Today I've found a vegetarian recipe, where the sour cream is added before the meal is baked in the oven. I don't know whether yogurt will also work in this recipe, or whether heating the yogurt will adversely affect it and hence cause yet another of my many cooking catastrophes.

I'd be really grateful if another forum member would be kind enough to supply the answer for me, please!


----------



## Kayelle (Aug 17, 2014)

I would use it myself. I see no reason why not. I often completely replace sour cream with yogurt.

It might be useful to post the recipe you're considering.


----------



## Dawgluver (Aug 17, 2014)

I also often replace sour cream with yogurt.  And yes, recipe would be helpful!


----------



## Mrs JJJ (Aug 17, 2014)

Thank you both very much for your helpful replies. (And for replying so quickly!) I'm very grateful for the help.  Given that this is a forum for people who are interested in cooking, I now have to confess to a degree of embarrassment concerning the suggestion that I post the actual recipe.  For I fear its simplicity and lack of finesse will horrify everyone!

I confess that I am useless at cooking. (It's mainly the time-management aspect, as I am incapable of multi-tasking.)  My husband and I are trying to eat more vegetarian fare, so I've bought some things called_ recipe crumbles_, which are a ground beef (mince) substitute. I found the recipe in question on the company's web site. (So I assume it will be copyrighted anyway. Whew!) 

 It's a really simple casserole, whose main ingredients are the meat substitute, pasta and cheese. One is supposed to add the sour cream into the partially-cooked mix as the last step before putting it in the oven. And that enables it to masquerade as a Stroganoff. 

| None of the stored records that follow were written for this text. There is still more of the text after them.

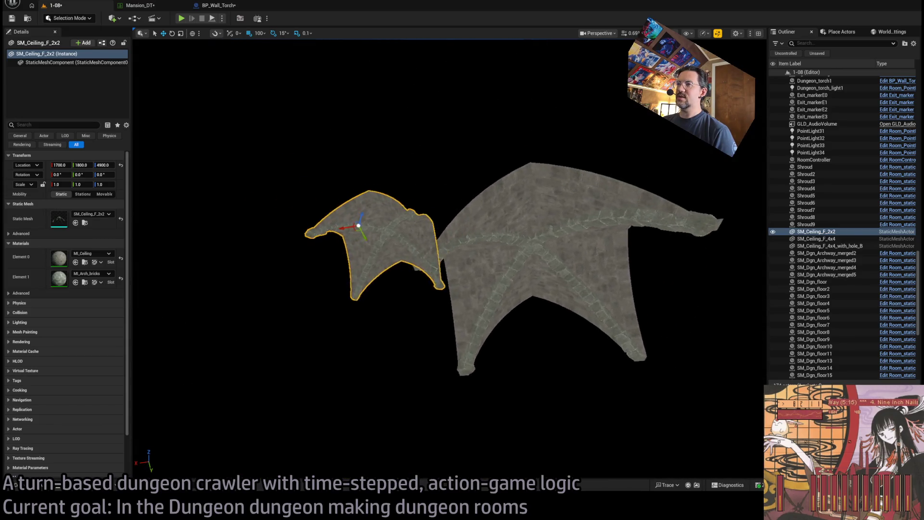
Delete the SM_Ceiling_F_2x2 and SM_Ceiling_F_4x4 test pieces.
{"action": "key", "text": "Delete"}
{"action": "left_click", "coordinate": [497, 262]}
{"action": "key", "text": "Delete"}
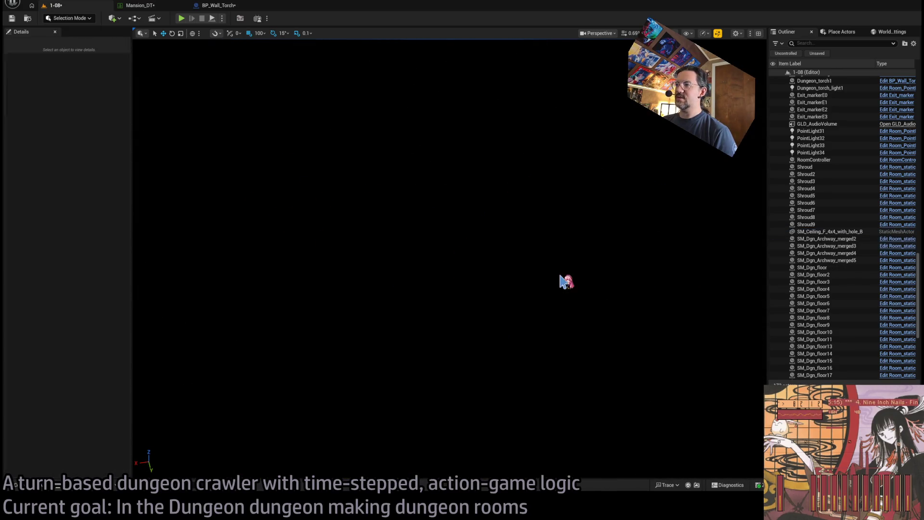
Check the arched hole ceiling, then select the X-shaped Ceiling5 at 800, 2000, 3200.
{"action": "mouse_move", "coordinate": [515, 273]}
{"action": "left_mouse_down"}
{"action": "mouse_move", "coordinate": [505, 264]}
{"action": "mouse_move", "coordinate": [515, 274]}
{"action": "mouse_move", "coordinate": [510, 210]}
{"action": "mouse_move", "coordinate": [447, 381]}
{"action": "mouse_move", "coordinate": [419, 368]}
{"action": "mouse_move", "coordinate": [409, 357]}
{"action": "mouse_move", "coordinate": [423, 93]}
{"action": "mouse_move", "coordinate": [409, 202]}
{"action": "left_mouse_up"}
{"action": "left_click", "coordinate": [517, 274]}
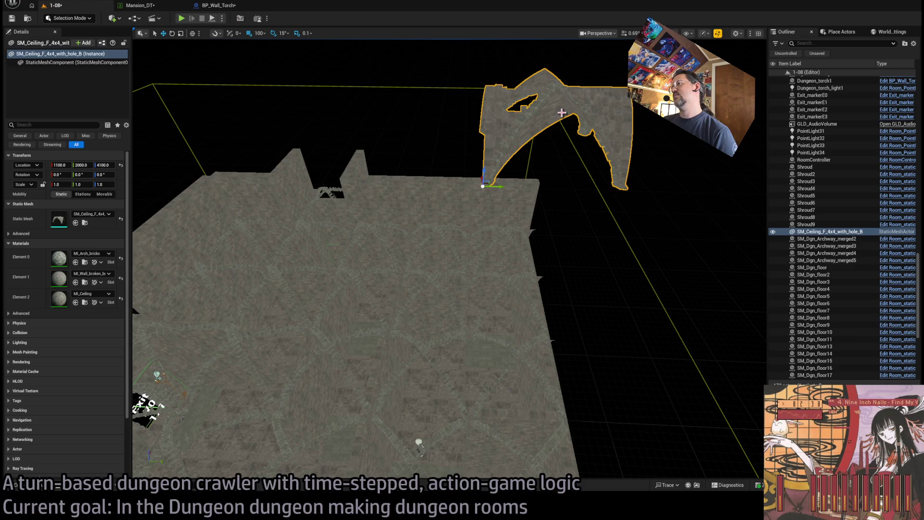
{"action": "left_click", "coordinate": [38, 486]}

As it's such a basic recipe, now that I know the two of you regularly add yogurt to meals you will be cooking, I am fairly sure that it will be fine.  Or at least, that if it is NOT fine, the fault will be due to my lack of culinary talent, rather than because I've used an ingredient that has ruined the dish!

Thank you both very much indeed for taking the trouble to reply. I am most grateful to you.


----------



## Kayelle (Aug 17, 2014)

You're very welcome and thanks for the kind words. I think you'll find folks here at all levels of cooking and we all have a great time talking about food. I do hope you'll stick around and pull up a chair, and join in the fun. WELCOME!!!


----------



## Dawgluver (Aug 17, 2014)

No worries, Mrs. JJJ, no one here will be horrified!  (Unless you plan to eat raw chicken or puppies).  As Kayelle said, we have cooks here of all levels, from those needing a recipe to boil water or make ice, to professional chefs.

Welcome to DC, feel free to ask questions, hop in, and enjoy!


----------



## PrincessFiona60 (Aug 17, 2014)

What?  Puppies are not on the menu this week???

Welcome Mrs. JJJ and don't mind me, I like to astir things up.


----------



## taxlady (Aug 17, 2014)

Welcome to Discuss Cooking Mrs JJJ.

I often use yogourt instead of sour cream, both in cooking and baking. I find that yogourt adds a bit of "tanginess" in cooking. In fact, I use it in carbonara for just that reason.

Sometimes yogourt separates in cooking. It can usually be stirred back to being creamy. I haven't found that problem with sour cream. I think you should try it with sour cream the first time and do the yogourt substitution the next time.

If I remember correctly, the yogourt will be less likely to separate if you temper it before adding it to the recipe. By temper, I mean to slowly whisk a bit of the hot cooking liquid into the yogourt and then slowly whisk that combo back into the dish.


----------



## Oldvine (Aug 17, 2014)

Some of the best recipes are simple.   I would probably go with the yogurt and feel OK doing it.  Unless the recipe depends heavily on the specific culture in the sour cream, I don't see how it would have much impact except in flavor a bit.


----------



## menumaker (Aug 18, 2014)

I always find that thick greek style yoghurt works best if you are cooking with it. It doesn't separate in the process. How do I know this, because one day I asked. No question is ever stupid in my book only the 'not asking' and we are all still learning. I learnt something about 'coffee cake' the other day...............didn't I gang? Yes, you know who you are, but that's another story


----------